Gov. Inslee apparently did not listen to John Cerna, superintendent of the Toppenish, Washington School District. Cerna carries his own gun to work and allows 18 other administrators to also carry a concealed handgun in their schools.
“This isn’t about President Trump or our governor,” said Cerna, “this is about the kids in Toppenish. This is about the safety of my people.”
Cerna said after the shooting tragedy at Sandy Hook Elementary, he became open to any and all methods aimed at hardening his schools. Among the changes since then, school doors are locked so visitors have to be buzzed in. There’s also one private armed security guard and at least one armed administrator in every building. The volunteer administrators are put through 40 hours of training and are retrained every two years.
The state school superintendent and gun control groups say the risks outweigh the potential benefits.

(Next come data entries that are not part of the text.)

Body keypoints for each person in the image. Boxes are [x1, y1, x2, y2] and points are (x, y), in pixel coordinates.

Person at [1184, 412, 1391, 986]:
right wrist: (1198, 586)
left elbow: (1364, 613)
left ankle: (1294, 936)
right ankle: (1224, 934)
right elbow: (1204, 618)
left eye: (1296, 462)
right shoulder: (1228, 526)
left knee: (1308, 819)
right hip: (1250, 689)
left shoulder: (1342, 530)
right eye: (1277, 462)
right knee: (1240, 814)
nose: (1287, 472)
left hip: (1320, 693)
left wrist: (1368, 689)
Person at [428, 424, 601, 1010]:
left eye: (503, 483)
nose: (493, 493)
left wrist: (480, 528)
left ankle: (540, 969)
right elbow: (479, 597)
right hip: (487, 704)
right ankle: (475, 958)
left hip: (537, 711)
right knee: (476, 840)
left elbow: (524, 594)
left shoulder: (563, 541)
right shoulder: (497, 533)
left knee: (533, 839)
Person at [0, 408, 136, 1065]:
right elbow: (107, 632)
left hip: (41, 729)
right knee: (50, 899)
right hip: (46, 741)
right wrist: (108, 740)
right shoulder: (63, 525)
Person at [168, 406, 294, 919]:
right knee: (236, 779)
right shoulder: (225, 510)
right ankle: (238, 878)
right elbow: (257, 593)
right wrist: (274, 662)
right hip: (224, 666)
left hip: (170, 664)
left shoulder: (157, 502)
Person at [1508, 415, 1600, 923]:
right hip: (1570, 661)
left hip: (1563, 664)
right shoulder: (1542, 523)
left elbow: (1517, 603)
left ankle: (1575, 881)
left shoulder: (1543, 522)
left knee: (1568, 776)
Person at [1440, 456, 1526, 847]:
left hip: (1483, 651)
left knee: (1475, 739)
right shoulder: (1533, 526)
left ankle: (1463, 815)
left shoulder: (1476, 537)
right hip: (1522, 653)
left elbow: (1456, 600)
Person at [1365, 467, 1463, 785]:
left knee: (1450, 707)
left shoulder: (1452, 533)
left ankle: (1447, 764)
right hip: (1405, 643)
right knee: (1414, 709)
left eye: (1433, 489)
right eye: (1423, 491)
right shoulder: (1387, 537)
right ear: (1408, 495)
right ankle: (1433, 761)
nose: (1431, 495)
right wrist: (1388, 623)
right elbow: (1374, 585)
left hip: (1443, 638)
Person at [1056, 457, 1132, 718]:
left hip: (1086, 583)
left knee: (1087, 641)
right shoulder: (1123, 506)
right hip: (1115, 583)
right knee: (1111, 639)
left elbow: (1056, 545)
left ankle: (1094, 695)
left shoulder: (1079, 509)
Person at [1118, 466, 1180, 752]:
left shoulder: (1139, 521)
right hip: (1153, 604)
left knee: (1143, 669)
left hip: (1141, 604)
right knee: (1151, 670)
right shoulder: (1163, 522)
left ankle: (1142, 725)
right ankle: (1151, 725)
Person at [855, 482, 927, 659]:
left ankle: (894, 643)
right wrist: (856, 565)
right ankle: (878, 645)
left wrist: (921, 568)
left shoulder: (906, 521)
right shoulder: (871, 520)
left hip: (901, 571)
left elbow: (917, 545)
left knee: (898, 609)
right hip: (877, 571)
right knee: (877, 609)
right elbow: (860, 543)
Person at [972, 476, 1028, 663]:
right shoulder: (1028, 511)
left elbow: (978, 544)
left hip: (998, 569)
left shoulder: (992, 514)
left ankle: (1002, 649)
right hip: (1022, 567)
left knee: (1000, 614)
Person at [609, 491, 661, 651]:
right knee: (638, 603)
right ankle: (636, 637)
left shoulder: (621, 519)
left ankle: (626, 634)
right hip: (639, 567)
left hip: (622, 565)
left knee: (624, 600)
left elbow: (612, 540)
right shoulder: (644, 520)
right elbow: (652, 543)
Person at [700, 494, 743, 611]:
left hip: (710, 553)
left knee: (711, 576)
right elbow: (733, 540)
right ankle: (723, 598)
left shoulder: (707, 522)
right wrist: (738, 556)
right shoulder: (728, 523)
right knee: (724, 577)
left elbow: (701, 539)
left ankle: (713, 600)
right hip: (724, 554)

“A school administrator should be focused on better running their schools,” said Jaron Lindbaum of Washington Ceasefire. “Teachers should be focused on their curriculum and better teaching their students. Let’s leave the public safety aspect to the trained public safety officers.”
Nearly one-third of the nation’s public schools already have armed school resource officers. There was one on duty at Marjory Stoneman Douglas High School at the time of the deadly rampage.
But when it comes to arming educators to add deterrent and cut response time, most parents in Toppenish are in full support.
“It protects the kids,” said parent Lily Sampson-Ohms. And speaking about the school’s armed administrators, “they’re the first line of defense.”
Toppenish is not the only school district in Washington that allows armed employees. The Kiona-Benton School District has a similar policy. Each is fielding a lot of calls from educators around the country who are also worried about their schools being soft targets.